> _Stored data entries_:
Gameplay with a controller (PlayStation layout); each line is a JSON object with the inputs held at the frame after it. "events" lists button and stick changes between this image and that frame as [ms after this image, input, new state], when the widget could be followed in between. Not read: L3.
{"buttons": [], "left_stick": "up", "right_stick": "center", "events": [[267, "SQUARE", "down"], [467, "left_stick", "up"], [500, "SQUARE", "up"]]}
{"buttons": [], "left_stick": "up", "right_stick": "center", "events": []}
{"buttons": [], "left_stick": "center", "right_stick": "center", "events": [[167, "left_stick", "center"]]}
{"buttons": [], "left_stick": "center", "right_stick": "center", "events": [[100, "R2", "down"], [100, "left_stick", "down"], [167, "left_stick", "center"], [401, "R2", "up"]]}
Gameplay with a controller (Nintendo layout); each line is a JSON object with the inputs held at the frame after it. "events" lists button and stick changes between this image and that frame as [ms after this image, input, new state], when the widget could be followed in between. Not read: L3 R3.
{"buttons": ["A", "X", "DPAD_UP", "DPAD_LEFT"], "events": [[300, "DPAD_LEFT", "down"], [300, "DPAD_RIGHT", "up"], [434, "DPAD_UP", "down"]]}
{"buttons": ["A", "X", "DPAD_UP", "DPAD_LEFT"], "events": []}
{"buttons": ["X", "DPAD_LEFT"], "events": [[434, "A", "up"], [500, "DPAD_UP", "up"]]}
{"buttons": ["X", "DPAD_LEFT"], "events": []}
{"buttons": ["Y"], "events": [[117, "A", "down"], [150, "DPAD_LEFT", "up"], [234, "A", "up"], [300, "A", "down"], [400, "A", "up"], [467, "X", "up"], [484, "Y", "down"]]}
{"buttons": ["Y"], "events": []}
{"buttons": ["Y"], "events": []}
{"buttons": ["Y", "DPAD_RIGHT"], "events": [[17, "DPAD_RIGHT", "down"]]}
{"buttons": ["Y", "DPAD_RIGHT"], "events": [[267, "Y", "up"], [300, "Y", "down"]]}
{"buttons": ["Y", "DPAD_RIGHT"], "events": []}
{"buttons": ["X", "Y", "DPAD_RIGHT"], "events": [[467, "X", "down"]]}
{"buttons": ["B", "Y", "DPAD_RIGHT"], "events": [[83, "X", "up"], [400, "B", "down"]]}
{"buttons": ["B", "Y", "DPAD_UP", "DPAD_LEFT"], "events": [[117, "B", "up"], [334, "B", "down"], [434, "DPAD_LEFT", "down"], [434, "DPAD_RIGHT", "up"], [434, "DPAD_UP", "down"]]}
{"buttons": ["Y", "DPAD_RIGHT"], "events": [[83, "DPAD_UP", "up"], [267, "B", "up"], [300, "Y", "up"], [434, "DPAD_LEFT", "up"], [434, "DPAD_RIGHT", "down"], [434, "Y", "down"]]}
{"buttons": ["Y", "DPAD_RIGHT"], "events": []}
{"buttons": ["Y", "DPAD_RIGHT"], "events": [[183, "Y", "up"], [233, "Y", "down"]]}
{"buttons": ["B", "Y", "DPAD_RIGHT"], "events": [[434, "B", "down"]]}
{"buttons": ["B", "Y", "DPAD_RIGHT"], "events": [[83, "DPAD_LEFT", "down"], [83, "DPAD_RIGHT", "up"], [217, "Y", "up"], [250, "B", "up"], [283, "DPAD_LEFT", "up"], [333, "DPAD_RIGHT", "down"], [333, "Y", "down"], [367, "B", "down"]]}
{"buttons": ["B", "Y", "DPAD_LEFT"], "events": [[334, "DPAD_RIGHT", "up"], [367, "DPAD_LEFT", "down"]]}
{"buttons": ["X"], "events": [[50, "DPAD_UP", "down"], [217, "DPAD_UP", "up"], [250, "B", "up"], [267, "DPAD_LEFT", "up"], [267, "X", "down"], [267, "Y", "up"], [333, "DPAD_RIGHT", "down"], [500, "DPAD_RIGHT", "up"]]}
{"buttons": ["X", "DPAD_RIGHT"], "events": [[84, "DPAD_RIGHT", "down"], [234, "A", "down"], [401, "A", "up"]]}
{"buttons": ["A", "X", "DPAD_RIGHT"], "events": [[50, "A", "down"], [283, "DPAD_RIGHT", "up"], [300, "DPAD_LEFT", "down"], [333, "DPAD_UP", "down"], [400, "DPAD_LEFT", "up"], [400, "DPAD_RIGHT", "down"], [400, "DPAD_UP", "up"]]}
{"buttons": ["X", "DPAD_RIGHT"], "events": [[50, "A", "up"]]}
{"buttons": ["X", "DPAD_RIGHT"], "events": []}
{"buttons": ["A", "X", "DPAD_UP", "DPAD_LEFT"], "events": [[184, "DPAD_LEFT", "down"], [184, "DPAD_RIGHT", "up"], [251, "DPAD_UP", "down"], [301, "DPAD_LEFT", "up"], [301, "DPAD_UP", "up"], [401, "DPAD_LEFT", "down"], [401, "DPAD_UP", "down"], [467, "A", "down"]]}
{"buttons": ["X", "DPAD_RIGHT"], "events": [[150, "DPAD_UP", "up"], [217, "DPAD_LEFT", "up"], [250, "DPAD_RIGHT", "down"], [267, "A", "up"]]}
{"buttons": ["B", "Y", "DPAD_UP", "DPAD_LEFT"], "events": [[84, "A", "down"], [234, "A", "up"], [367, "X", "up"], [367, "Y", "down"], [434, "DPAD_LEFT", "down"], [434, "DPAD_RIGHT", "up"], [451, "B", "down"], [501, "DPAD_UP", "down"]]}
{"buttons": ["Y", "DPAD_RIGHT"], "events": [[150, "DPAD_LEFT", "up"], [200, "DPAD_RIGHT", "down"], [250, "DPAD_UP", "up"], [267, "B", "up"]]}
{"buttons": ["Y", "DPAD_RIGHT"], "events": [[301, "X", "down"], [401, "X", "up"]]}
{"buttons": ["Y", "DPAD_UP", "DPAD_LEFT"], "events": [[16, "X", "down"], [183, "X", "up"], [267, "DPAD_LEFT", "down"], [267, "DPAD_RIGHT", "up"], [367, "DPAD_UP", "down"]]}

> _Problem details_: Reproduce each line from the data that has "inputs" in it.

> _Result below_:
Gameplay with a controller (PlayStation layout); each line is a JSON object with the inputs held at the frame after it. "events" lists button and stick changes between this image and that frame as [ms after this image, input, new state], when the widget could be followed in between. Not read: L3.
Gameplay with a controller (Nintendo layout); each line is a JSON object with the inputs held at the frame after it. "events" lists button and stick changes between this image and that frame as [ms after this image, input, new state], when the widget could be followed in between. Not read: L3 R3.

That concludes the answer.